> **Exercise text**:
%%

Such a schema is almost similar to a schema built for symfony; that means that the Propel i18n behavior is a drop-in replacement for symfony’s i18n behavior, keeping BC but improving performance and usability.

Why It Matters

The SQL generated by the previous query looks like the following (in MySQL):

SELECT item.*, item_i18n.*
FROM item LEFT JOIN item_i18n ON (item.id = item_i18n.id AND item_i18n.locale = 'en_EN');

It does NOT generate the following query:

SELECT item.*, item_i18n.*
FROM item LEFT JOIN item_i18n ON (item.id = item_i18n.id)
WHERE item_i18n.locale = 'en_EN';

Can you see the difference? In the last SQL query, the LEFT JOIN actually behaves like an INNER JOIN because of the WHERE clause. That means that item records with no item_i18n translation won’t appear in the result. In the first query, even items with no translations are returned.

This difference is important for two reasons:

  • Propel couldn’t create joins with two conditions properly in version 1.5 and below. Only Propel 1.6 allows it (see What’s New In Propel 1.6?).
  • The previous i18n behavior implementation for symfony did it the wrong way, and applied the locale condition using WHERE instead of ON. That made results incomplete.

Tip: If you need to return only objects having translations, add Criteria::INNER_JOIN as second parameter to joinWithI18n().

Get It

Just like the recently added versionable behavior, the i18n behavior is thoroughly unit-tested and fully documented. It is ready to use in the Propel 1.6 branch, and your multilingual applications will love it.

%%

> **Dataset**:
%%

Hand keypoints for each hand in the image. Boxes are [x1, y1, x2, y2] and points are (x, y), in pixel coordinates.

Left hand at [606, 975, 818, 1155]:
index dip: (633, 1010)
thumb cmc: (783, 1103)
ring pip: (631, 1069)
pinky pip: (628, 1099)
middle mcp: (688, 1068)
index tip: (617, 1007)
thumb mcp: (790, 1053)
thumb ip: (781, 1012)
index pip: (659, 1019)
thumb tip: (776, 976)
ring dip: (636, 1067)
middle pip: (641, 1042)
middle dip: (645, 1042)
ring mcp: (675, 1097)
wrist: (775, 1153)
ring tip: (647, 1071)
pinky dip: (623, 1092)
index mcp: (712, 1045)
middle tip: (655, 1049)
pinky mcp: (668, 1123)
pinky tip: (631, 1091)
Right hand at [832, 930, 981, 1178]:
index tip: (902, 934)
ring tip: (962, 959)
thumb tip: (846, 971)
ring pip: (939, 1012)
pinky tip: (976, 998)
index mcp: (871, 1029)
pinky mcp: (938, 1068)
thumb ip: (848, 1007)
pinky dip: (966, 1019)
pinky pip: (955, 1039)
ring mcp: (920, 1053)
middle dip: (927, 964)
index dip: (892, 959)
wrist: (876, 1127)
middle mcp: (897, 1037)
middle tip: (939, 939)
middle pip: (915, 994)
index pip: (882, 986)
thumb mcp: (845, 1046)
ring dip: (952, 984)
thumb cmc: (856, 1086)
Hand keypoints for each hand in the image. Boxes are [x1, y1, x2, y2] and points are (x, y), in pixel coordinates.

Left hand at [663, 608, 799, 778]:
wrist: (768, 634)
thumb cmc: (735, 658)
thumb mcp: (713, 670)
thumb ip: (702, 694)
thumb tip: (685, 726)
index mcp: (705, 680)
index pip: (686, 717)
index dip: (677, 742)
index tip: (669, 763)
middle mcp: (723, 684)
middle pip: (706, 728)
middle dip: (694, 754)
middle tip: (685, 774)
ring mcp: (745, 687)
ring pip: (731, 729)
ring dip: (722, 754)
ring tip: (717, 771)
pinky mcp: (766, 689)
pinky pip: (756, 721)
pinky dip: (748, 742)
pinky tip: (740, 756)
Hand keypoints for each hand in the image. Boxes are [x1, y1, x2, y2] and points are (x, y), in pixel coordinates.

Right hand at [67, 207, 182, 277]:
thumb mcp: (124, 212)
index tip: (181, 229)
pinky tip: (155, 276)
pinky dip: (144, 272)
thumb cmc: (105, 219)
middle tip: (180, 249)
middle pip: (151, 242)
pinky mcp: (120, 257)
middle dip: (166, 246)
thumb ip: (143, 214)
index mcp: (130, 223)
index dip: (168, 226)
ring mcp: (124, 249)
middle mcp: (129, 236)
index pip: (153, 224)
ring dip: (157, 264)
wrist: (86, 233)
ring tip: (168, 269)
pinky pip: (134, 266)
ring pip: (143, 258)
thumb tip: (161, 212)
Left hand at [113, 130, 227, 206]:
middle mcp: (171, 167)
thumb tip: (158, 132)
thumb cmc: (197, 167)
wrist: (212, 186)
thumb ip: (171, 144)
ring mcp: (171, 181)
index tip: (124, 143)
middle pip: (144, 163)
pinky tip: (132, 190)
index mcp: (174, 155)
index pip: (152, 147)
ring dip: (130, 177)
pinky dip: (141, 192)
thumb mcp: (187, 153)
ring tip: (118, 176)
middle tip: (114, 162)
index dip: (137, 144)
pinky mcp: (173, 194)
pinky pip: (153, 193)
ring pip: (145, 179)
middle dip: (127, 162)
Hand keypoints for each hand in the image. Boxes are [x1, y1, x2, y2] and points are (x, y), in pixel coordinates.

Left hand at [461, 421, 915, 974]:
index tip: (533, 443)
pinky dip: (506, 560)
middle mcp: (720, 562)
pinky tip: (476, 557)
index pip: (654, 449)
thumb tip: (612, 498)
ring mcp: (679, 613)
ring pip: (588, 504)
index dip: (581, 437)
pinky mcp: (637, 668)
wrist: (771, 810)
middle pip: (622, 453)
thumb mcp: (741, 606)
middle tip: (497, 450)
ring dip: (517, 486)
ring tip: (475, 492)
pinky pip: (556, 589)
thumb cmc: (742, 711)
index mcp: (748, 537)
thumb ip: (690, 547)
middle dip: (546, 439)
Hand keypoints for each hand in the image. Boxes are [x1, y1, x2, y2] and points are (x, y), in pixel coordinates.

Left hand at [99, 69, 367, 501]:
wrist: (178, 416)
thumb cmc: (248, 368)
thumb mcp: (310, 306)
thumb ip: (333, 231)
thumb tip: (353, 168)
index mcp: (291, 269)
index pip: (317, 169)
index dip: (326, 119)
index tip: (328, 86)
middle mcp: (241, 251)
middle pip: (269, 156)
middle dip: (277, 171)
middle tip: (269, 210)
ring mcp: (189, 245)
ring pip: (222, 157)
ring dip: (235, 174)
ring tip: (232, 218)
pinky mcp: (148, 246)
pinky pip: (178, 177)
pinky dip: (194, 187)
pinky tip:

%%

> **What is being asked**: Please answer from the Propel i18n text: what should be passed to joinWithI18n() to return only objects that have translations?

> **Task response**: Criteria::INNER_JOIN, added as the second parameter.